The amount of carrier or adjuvant in the pharmaceutical composition may be from 1% to 98% by weight, usually about 80% by weight. For convenience, the local anesthetic, preservative, buffer, etc. may be dissolved directly in the vehicle.

Pharmaceutical compositions of the compounds of the present invention may be administered in any manner selected from: oral, aerosol inhalation, rectal, nasal, vaginal, topical, parenteral such as subcutaneous, intravenous, intramuscular, intraperitoneal, intrathecal, intraventricular, intrasternal or intracranial injection or infusion, or by means of an explanted reservoir, with oral, intramuscular, intraperitoneal or intravenous administration being preferred. The pharmaceutical dosage form can be a liquid dosage form, a solid dosage form. The liquid dosage form can be true solution, colloid, microparticle, emulsion, or mixed suspension. Other dosage forms such as tablet, capsule, dripping pill, aerosol, pill, powder, solution, suspension, emulsion, granule, suppository, lyophilized powder for injection, clathrate, landfill, patch, liniment, etc.

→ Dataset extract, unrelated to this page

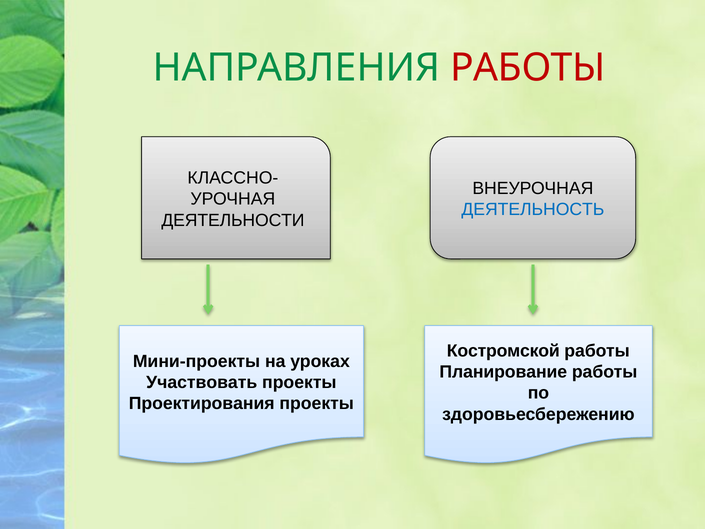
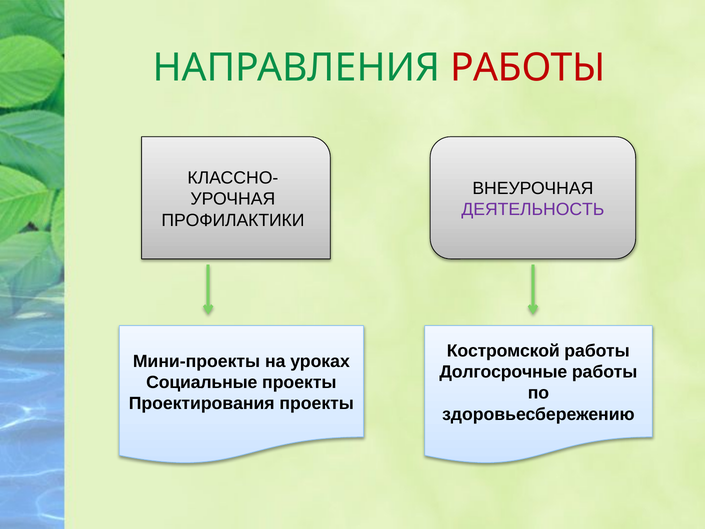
ДЕЯТЕЛЬНОСТЬ colour: blue -> purple
ДЕЯТЕЛЬНОСТИ: ДЕЯТЕЛЬНОСТИ -> ПРОФИЛАКТИКИ
Планирование: Планирование -> Долгосрочные
Участвовать: Участвовать -> Социальные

In a fifth aspect, the present invention also provides the use of a compound of formula (I) as described in the above first aspect of the present invention or a pharmaceutically acceptable salt thereof, or a composition comprising a compound of formula (I) or a salt thereof, or a pharmaceutical formulation comprising a compound of formula (I) or a salt thereof, in the manufacture of a medicament for the treatment of cancer; in an embodiment of the invention, the cancer is preferably pancreatic cancer and/or cholangiocarcinoma.

In some embodiments of the invention, the inhibition rate of 0.2ug/mL of the compound of formula (I) of the invention on the proliferation of bile duct cancer cells QBC-939 is higher than 70%, and can reach 95%; the inhibition rate of 0.2ug/mL of the compound shown in the formula (I) on the proliferation of human pancreatic cancer cells PANC-1 is higher than 70% and can reach 95%. The activity of the compound of the invention is far higher than that of 5-fluorouracil used clinically.

Detailed Description

The invention will be further illustrated with reference to the following specific examples. It should be understood that these examples are for illustrative purposes only and are not intended to limit the scope of the present invention. The experimental procedures, in which specific conditions are not noted in the following examples, are generally carried out according to conventional conditions or according to conditions recommended by the manufacturers.

Unless defined otherwise, all technical and scientific terms used herein have the same meaning as commonly understood by one of ordinary skill in the art. The reagents or starting materials used in the present invention can be purchased from conventional sources, and unless otherwise specified, the reagents or starting materials used in the present invention can be used in a conventional manner in the art or in accordance with the product specifications. In addition, any methods and materials similar or equivalent to those described herein can be used in the methods of the present invention. The preferred embodiments and materials described herein are intended to be exemplary only.